Hash table access is now available in DB2. Hash organized tables allow for direct access to a specific row based on a hashing algorithm that is applied to the primary key of the table, without the need for an index. This can greatly improve performance for certain kinds of tables, in that “traditional” access via an index can typically involve up to four bufferpool getpages, and possibly up to four physical I/O’s to disk. With a well designed and well organized hash table, these numbers can ideally be reduced to one bufferpool getpage and zero or one physical I/O.

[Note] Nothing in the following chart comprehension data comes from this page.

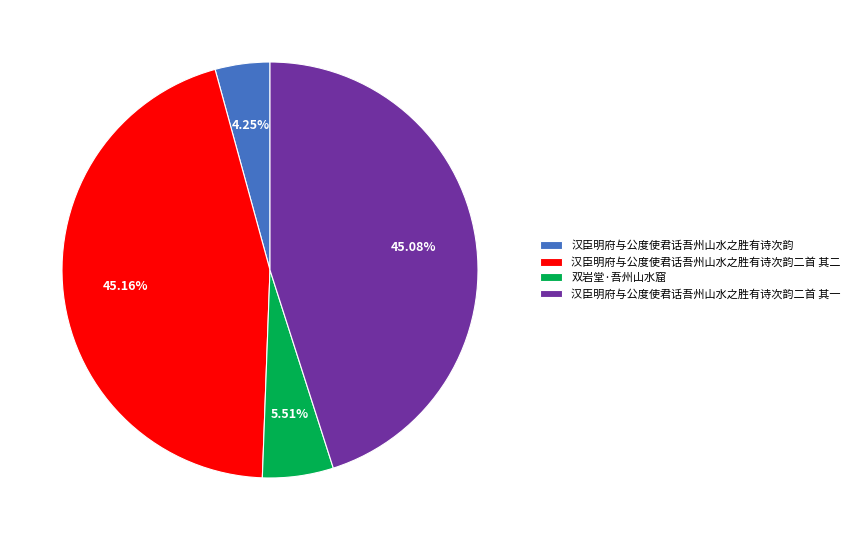

Approximately how many times larger is the value at 汉臣明府与公度使君话吾州山水之胜有诗次韵二首 其二 compared to 汉臣明府与公度使君话吾州山水之胜有诗次韵?

10.6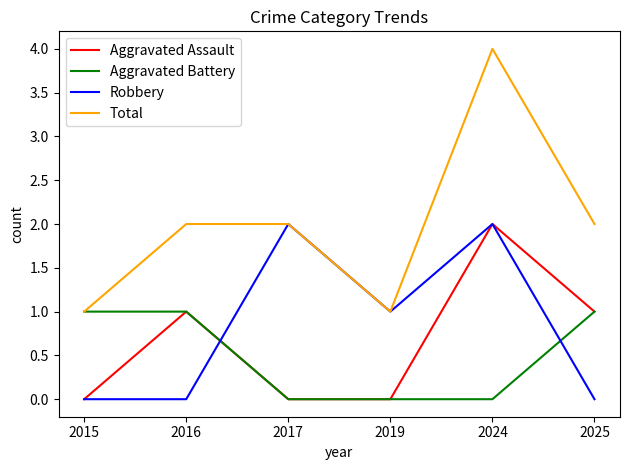

Reading left to right, list all the values displayed in this chart.

Aggravated Assault: 0	1	0	0	2	1
Aggravated Battery: 1	1	0	0	0	1
Robbery: 0	0	2	1	2	0
Total: 1	2	2	1	4	2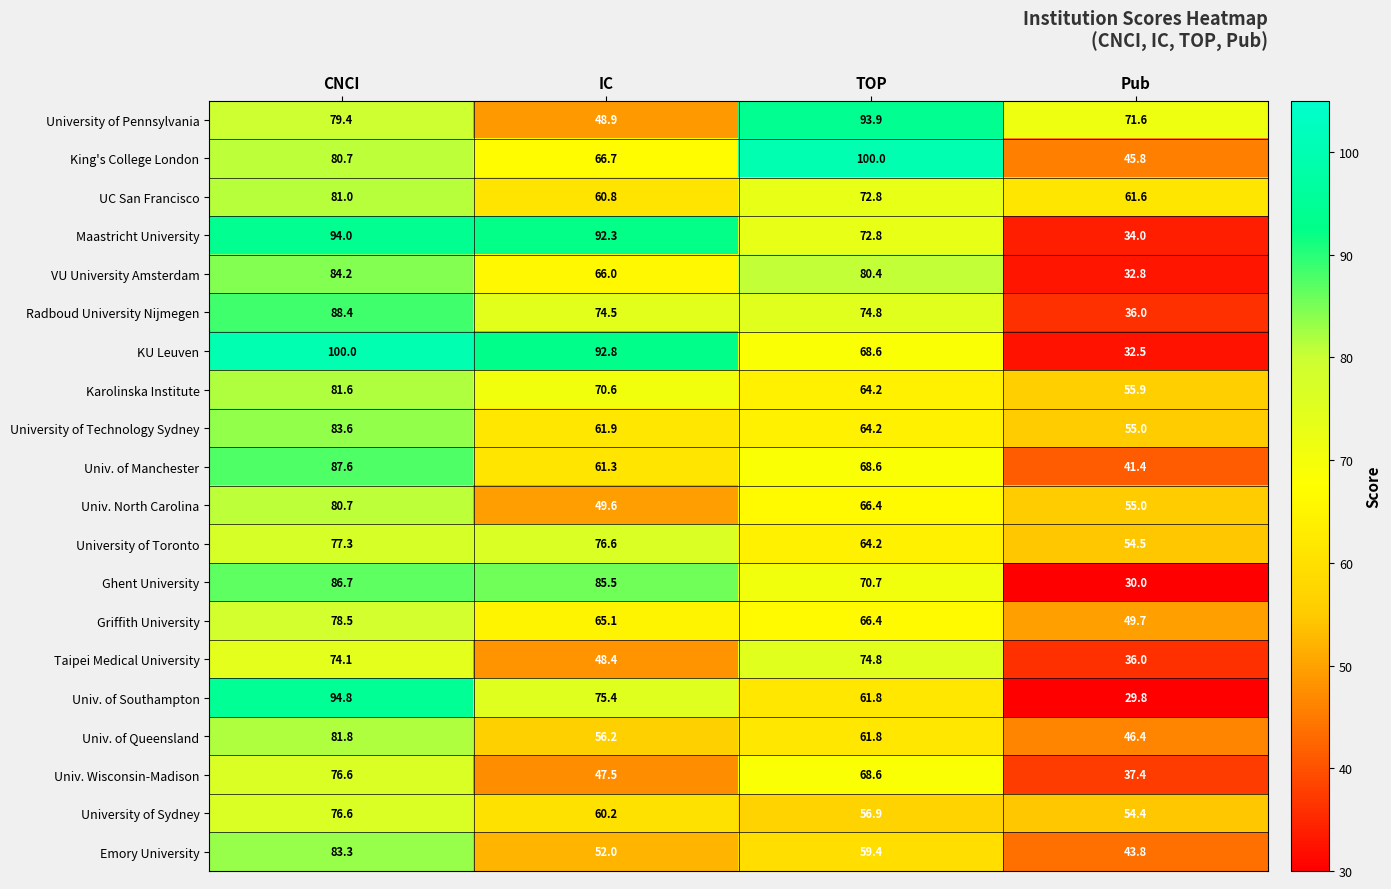

Is it true that Taipei Medical University equals 48.4 at IC?

True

Hash tables should generally only be considered for tables that are stable or predictable in size and where the data is mostly accessed by its primary key (in particular, the entire primary key, if the PK consists of multiple columns). The primary key data should be diverse enough to minimize the probability of collisions that result from too many rows hashing to the same location. When a collision occurs, subsequently inserted rows will need to be relocated from their targeted hashed location, with a pointer inserted in the target location that points to the new location. The more relocated rows there are in the hash table, the less benefit hash table access will provide as additional getpages and I/O’s may be needed to retrieve data, thus negating the intent of hashing.
Since the nature of hash tables dictates that rows are randomly distributed throughout the physical tablespace, clustering indexes are not allowed to be defined on them, though non-clustered indexes can be. Therefore, hash organization for a table is not a viable choice if sequential processing of large portions of the table is desired.